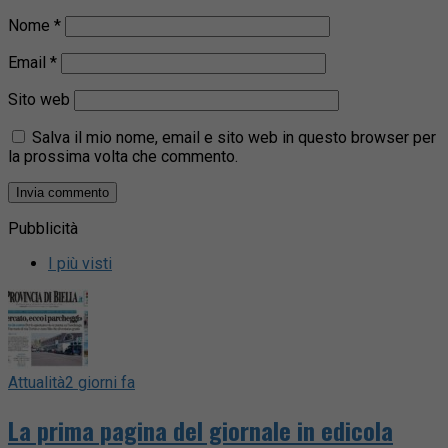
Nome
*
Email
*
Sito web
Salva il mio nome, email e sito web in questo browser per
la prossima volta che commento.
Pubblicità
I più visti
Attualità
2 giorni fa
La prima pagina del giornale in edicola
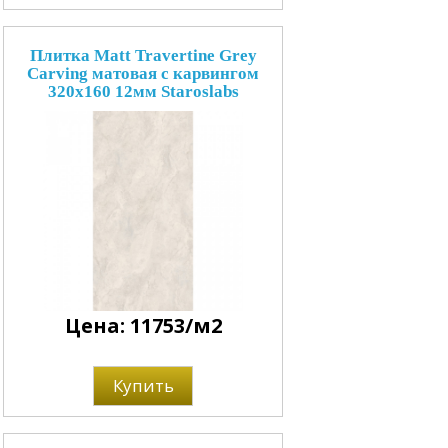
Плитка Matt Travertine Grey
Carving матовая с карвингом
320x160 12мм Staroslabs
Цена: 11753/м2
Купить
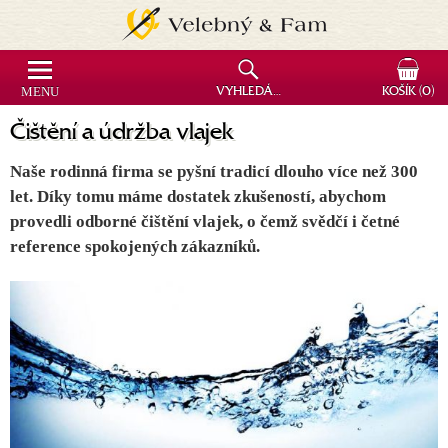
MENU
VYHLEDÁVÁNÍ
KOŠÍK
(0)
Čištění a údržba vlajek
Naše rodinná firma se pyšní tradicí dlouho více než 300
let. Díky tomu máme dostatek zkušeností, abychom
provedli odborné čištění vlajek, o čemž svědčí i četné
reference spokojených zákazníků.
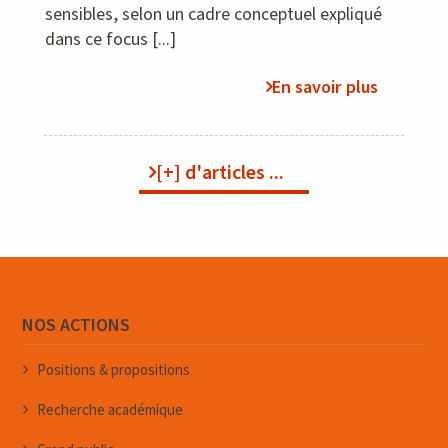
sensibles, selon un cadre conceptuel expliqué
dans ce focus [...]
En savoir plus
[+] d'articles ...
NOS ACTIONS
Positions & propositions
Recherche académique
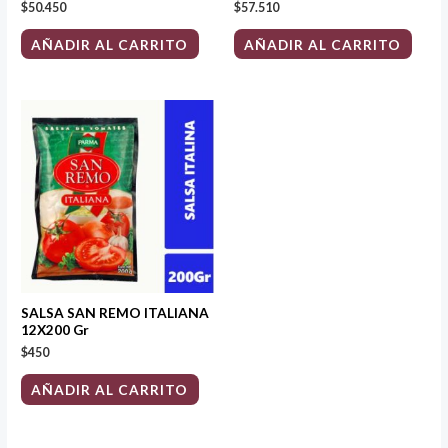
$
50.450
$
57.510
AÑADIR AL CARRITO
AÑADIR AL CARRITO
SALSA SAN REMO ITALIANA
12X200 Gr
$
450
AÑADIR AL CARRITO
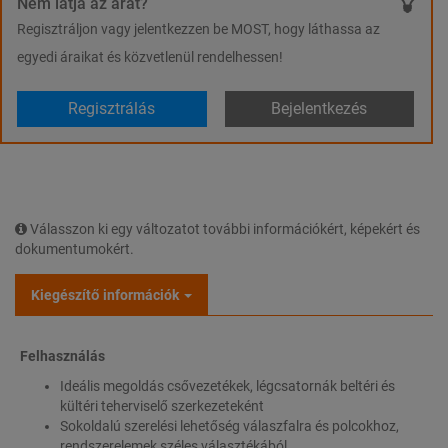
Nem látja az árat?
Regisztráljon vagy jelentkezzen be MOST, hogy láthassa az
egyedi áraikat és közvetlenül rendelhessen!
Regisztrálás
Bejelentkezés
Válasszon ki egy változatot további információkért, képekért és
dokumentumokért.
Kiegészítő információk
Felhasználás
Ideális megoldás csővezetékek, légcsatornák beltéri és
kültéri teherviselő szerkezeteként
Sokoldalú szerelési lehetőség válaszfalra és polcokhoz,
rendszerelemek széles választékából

********************

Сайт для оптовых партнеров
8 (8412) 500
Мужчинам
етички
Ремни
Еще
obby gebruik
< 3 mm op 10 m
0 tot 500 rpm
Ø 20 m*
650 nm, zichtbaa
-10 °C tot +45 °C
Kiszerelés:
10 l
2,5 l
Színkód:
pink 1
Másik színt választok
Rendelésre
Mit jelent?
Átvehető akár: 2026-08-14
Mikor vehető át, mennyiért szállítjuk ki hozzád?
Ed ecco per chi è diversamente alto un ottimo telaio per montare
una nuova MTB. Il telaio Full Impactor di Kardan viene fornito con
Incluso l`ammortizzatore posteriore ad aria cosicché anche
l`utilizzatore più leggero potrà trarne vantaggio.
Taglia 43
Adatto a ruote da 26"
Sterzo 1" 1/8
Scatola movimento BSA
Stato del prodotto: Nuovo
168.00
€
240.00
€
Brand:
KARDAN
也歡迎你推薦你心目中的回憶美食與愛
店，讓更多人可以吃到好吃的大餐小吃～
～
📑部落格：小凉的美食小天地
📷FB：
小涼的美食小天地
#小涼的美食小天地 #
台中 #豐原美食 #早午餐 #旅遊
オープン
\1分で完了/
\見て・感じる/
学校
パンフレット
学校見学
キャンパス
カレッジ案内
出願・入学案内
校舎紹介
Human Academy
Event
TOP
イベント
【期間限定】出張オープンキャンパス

********************

> PROBLEM DETAILS: Output the lines of the listing that open with the line containing "Плитка Matt Travertine Grey" and close with the line containing "rendszerelemek széles választékából", both included, reproducing them exactly and leaving out the pictures.

> SOLUTION TO THE PROBLEM:
Плитка Matt Travertine Grey
Carving матовая с карвингом
320x160 12мм Staroslabs
Цена: 11753/м2
Купить
MENU
VYHLEDÁVÁNÍ
KOŠÍK
(0)
Čištění a údržba vlajek
Naše rodinná firma se pyšní tradicí dlouho více než 300
let. Díky tomu máme dostatek zkušeností, abychom
provedli odborné čištění vlajek, o čemž svědčí i četné
reference spokojených zákazníků.
sensibles, selon un cadre conceptuel expliqué
dans ce focus [...]
En savoir plus
[+] d'articles ...
NOS ACTIONS
Positions & propositions
Recherche académique
$
50.450
$
57.510
AÑADIR AL CARRITO
AÑADIR AL CARRITO
SALSA SAN REMO ITALIANA
12X200 Gr
$
450
AÑADIR AL CARRITO
Nem látja az árat?
Regisztráljon vagy jelentkezzen be MOST, hogy láthassa az
egyedi áraikat és közvetlenül rendelhessen!
Regisztrálás
Bejelentkezés
Válasszon ki egy változatot további információkért, képekért és
dokumentumokért.
Kiegészítő információk
Felhasználás
Ideális megoldás csővezetékek, légcsatornák beltéri és
kültéri teherviselő szerkezeteként
Sokoldalú szerelési lehetőség válaszfalra és polcokhoz,
rendszerelemek széles választékából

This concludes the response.